Microsoft and India government had on Thursday agreed to collaborate in cyber security through the Security Cooperation Program, following discussions between Microsoft chairman and chief software architect Bill Gates and the Union Minister of Communications and Information Technology, Dayanidhi Maran at Redmond, US.
The security agreement is expected to help in improving computer security to protect India's economy and the online security of its citizens, Microsoft India said in a statement.
According to the decisions taken, Microsoft will broaden language availability for first time PC users.
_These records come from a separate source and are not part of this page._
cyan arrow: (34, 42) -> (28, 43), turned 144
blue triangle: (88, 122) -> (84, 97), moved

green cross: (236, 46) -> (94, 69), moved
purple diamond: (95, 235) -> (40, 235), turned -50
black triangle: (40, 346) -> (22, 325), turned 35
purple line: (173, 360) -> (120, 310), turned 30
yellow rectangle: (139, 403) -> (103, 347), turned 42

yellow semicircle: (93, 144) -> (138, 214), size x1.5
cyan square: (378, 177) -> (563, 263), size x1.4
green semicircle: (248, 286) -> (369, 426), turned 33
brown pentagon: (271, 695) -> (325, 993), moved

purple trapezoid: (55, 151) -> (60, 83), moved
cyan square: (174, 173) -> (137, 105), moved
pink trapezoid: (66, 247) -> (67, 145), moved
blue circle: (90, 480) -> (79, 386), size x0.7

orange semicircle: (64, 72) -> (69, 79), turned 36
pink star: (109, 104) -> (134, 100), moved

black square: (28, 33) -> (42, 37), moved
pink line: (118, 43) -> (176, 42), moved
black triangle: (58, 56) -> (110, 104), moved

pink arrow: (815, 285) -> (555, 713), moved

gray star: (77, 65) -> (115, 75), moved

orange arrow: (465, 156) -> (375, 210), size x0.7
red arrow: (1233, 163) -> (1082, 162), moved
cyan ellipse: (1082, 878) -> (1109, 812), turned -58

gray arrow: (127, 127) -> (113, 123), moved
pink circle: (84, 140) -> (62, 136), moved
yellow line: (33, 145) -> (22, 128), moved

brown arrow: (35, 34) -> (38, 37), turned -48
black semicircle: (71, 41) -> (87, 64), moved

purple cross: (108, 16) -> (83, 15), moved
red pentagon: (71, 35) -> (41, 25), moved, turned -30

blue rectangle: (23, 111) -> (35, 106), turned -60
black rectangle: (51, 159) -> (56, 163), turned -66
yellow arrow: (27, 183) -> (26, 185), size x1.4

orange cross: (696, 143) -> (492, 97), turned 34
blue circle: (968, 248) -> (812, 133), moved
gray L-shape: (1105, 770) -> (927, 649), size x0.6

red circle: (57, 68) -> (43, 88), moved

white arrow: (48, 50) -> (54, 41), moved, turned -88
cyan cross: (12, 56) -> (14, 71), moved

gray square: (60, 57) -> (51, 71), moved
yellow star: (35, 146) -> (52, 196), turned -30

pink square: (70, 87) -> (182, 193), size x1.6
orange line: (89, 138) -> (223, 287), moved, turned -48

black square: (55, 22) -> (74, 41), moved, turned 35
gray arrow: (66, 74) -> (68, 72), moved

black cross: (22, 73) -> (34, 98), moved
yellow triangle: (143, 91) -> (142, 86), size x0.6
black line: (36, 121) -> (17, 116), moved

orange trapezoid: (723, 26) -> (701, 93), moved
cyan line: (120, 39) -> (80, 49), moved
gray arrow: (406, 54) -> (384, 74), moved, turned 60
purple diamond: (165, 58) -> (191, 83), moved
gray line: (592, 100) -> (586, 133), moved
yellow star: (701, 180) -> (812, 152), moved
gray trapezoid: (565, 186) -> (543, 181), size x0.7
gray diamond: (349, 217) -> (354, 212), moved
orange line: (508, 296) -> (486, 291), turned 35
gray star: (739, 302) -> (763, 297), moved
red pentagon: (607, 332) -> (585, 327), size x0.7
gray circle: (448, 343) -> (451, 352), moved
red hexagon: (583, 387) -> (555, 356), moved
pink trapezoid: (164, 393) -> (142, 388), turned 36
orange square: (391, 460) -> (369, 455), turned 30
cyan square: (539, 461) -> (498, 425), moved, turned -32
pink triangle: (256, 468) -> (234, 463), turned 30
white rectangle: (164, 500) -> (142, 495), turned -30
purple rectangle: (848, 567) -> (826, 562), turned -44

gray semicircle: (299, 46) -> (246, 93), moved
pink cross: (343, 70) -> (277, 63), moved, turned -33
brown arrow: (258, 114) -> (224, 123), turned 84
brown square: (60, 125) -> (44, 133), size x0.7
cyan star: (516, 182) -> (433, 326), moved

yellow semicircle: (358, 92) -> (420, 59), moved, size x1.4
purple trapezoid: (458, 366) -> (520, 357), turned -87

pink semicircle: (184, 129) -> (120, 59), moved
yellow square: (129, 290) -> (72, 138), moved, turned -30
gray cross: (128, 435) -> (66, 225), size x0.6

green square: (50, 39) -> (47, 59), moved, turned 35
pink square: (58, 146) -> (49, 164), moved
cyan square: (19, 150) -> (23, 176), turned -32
In September 2004, Microsoft had announced the pilot of Windows XP Starter Edition in India, designed to meet the needs of beginning PC users and to further enable digital access in underserved markets.
The 30-year-old IT major said, “In response to customer and partner feedback, we are pleased to announce plans to deliver a multilingual Windows XP Starter Edition for India, designed for speakers of any of nine Indic languages who may also want to use English.”
To help accelerate IT literacy, Microsoft will work with the government to pilot a new approach to ICT-based education and extend this project to all districts in India.
It will invest in an e-governance centre in collaboration with an Indian institution to undertake pilot e-Governance.
To promote local language computing the company will further strengthen its countrywide initiative, Project Bhasha, a comprehensive program focused on providing local interfaces for Microsoft's flagship desktop offerings Windows and Office in 14 Indian languages.
Microsoft will collaborate with the Government of India and the Indian scientific community to conduct research in Indic language computing technologies. This will include areas such as machine translation between Indian languages and English, search and browsing and character recognition.
Under the rural kiosks initiative Microsoft will support the government and rural entrepreneurs who are participating in the program in establishing 100,000 Common Service Centers in the country.
Microsoft will offer a range of products, services, consultancy, training and support as needed to rural entrepreneurs.
It will also share its research findings regarding critical success factors for the establishment of rural kiosks with the government and the agency designated by the Government of India for this purpose, Microsoft said in the statement.